__Required work__. Where the word "nodes" occurs in a line of the listing, please copy the line.

__Dataset records__.
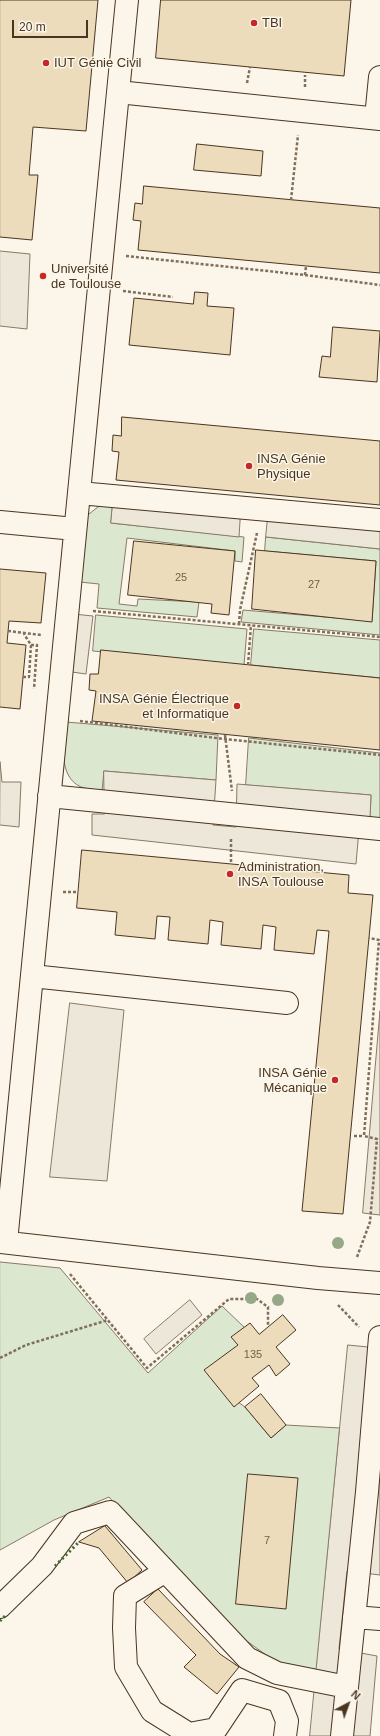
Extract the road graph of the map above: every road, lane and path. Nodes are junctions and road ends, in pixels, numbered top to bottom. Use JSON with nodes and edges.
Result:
{"nodes":[{"id":1,"x":127,"y":0,"type":"edge"},
{"id":2,"x":380,"y":77,"type":"edge"},
{"id":3,"x":118,"y":92,"type":"junction"},
{"id":4,"x":301,"y":111,"type":"junction"},
{"id":5,"x":378,"y":118,"type":"edge"},
{"id":6,"x":291,"y":200,"type":"dead end"},
{"id":7,"x":102,"y":254,"type":"junction"},
{"id":8,"x":306,"y":266,"type":"dead end"},
{"id":9,"x":305,"y":275,"type":"junction"},
{"id":10,"x":380,"y":285,"type":"edge"},
{"id":11,"x":98,"y":288,"type":"junction"},
{"id":12,"x":172,"y":297,"type":"dead end"},
{"id":13,"x":79,"y":493,"type":"junction"},
{"id":14,"x":380,"y":520,"type":"edge"},
{"id":15,"x":0,"y":522,"type":"edge"},
{"id":16,"x":75,"y":529,"type":"junction"},
{"id":17,"x":257,"y":532,"type":"dead end"},
{"id":18,"x":93,"y":611,"type":"dead end"},
{"id":19,"x":239,"y":624,"type":"junction"},
{"id":20,"x":252,"y":625,"type":"junction"},
{"id":21,"x":8,"y":631,"type":"dead end"},
{"id":22,"x":24,"y":634,"type":"junction"},
{"id":23,"x":43,"y":635,"type":"dead end"},
{"id":24,"x":380,"y":637,"type":"edge"},
{"id":25,"x":31,"y":645,"type":"junction"},
{"id":26,"x":248,"y":665,"type":"dead end"},
{"id":27,"x":23,"y":677,"type":"dead end"},
{"id":28,"x":33,"y":697,"type":"dead end"},
{"id":29,"x":79,"y":720,"type":"dead end"},
{"id":30,"x":224,"y":735,"type":"dead end"},
{"id":31,"x":224,"y":739,"type":"junction"},
{"id":32,"x":380,"y":755,"type":"edge"},
{"id":33,"x":232,"y":794,"type":"dead end"},
{"id":34,"x":49,"y":796,"type":"junction"},
{"id":35,"x":380,"y":829,"type":"edge"},
{"id":36,"x":231,"y":838,"type":"dead end"},
{"id":37,"x":231,"y":864,"type":"dead end"},
{"id":38,"x":369,"y":938,"type":"dead end"},
{"id":39,"x":379,"y":940,"type":"edge"},
{"id":40,"x":32,"y":976,"type":"junction"},
{"id":41,"x":287,"y":1003,"type":"dead end"},
{"id":42,"x":354,"y":1136,"type":"dead end"},
{"id":43,"x":364,"y":1136,"type":"junction"},
{"id":44,"x":379,"y":1139,"type":"edge"},
{"id":45,"x":3,"y":1242,"type":"edge"},
{"id":46,"x":351,"y":1258,"type":"dead end"},
{"id":47,"x":67,"y":1271,"type":"dead end"},
{"id":48,"x":380,"y":1283,"type":"edge"},
{"id":49,"x":338,"y":1305,"type":"dead end"},
{"id":50,"x":108,"y":1320,"type":"junction"},
{"id":51,"x":268,"y":1326,"type":"dead end"},
{"id":52,"x":372,"y":1334,"type":"edge"},
{"id":53,"x":0,"y":1358,"type":"edge"},
{"id":54,"x":164,"y":1572,"type":"junction"},
{"id":55,"x":0,"y":1607,"type":"edge"},
{"id":56,"x":354,"y":1617,"type":"junction"},
{"id":57,"x":380,"y":1619,"type":"edge"},
{"id":58,"x":347,"y":1687,"type":"junction"},
{"id":59,"x":285,"y":1736,"type":"edge"},
{"id":60,"x":342,"y":1736,"type":"edge"}],
"edges":[{"from":1,"to":3,"type":"street"},
{"from":2,"to":5,"type":"street"},
{"from":3,"to":4,"type":"street"},
{"from":3,"to":7,"type":"street"},
{"from":4,"to":5,"type":"street"},
{"from":4,"to":6,"type":"path"},
{"from":7,"to":9,"type":"path"},
{"from":7,"to":11,"type":"street"},
{"from":8,"to":9,"type":"path"},
{"from":9,"to":10,"type":"path"},
{"from":11,"to":12,"type":"path"},
{"from":11,"to":13,"type":"street"},
{"from":13,"to":14,"type":"street"},
{"from":13,"to":16,"type":"street"},
{"from":15,"to":16,"type":"street"},
{"from":16,"to":34,"type":"street"},
{"from":17,"to":19,"type":"path"},
{"from":18,"to":19,"type":"path"},
{"from":19,"to":20,"type":"path"},
{"from":20,"to":24,"type":"path"},
{"from":20,"to":26,"type":"path"},
{"from":21,"to":22,"type":"path"},
{"from":22,"to":23,"type":"path"},
{"from":22,"to":25,"type":"path"},
{"from":25,"to":27,"type":"path"},
{"from":25,"to":28,"type":"path"},
{"from":29,"to":31,"type":"path"},
{"from":30,"to":31,"type":"path"},
{"from":31,"to":32,"type":"path"},
{"from":31,"to":33,"type":"path"},
{"from":34,"to":35,"type":"street"},
{"from":34,"to":40,"type":"street"},
{"from":36,"to":37,"type":"path"},
{"from":38,"to":39,"type":"path"},
{"from":39,"to":43,"type":"path"},
{"from":40,"to":41,"type":"street"},
{"from":40,"to":45,"type":"street"},
{"from":42,"to":43,"type":"path"},
{"from":43,"to":44,"type":"path"},
{"from":44,"to":46,"type":"path"},
{"from":45,"to":48,"type":"street"},
{"from":47,"to":50,"type":"path"},
{"from":49,"to":52,"type":"path"},
{"from":50,"to":51,"type":"path"},
{"from":50,"to":53,"type":"path"},
{"from":52,"to":56,"type":"street"},
{"from":54,"to":55,"type":"street"},
{"from":54,"to":58,"type":"street"},
{"from":54,"to":59,"type":"street"},
{"from":56,"to":57,"type":"street"},
{"from":56,"to":58,"type":"street"},
{"from":58,"to":60,"type":"street"}]}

__Exercise output__.
Extract the road graph of the map above: every road, lane and path. Nodes are junctions and road ends, in pixels, numbered top to bottom. Use JSON with nodes and edges.
{"nodes":[{"id":1,"x":127,"y":0,"type":"edge"},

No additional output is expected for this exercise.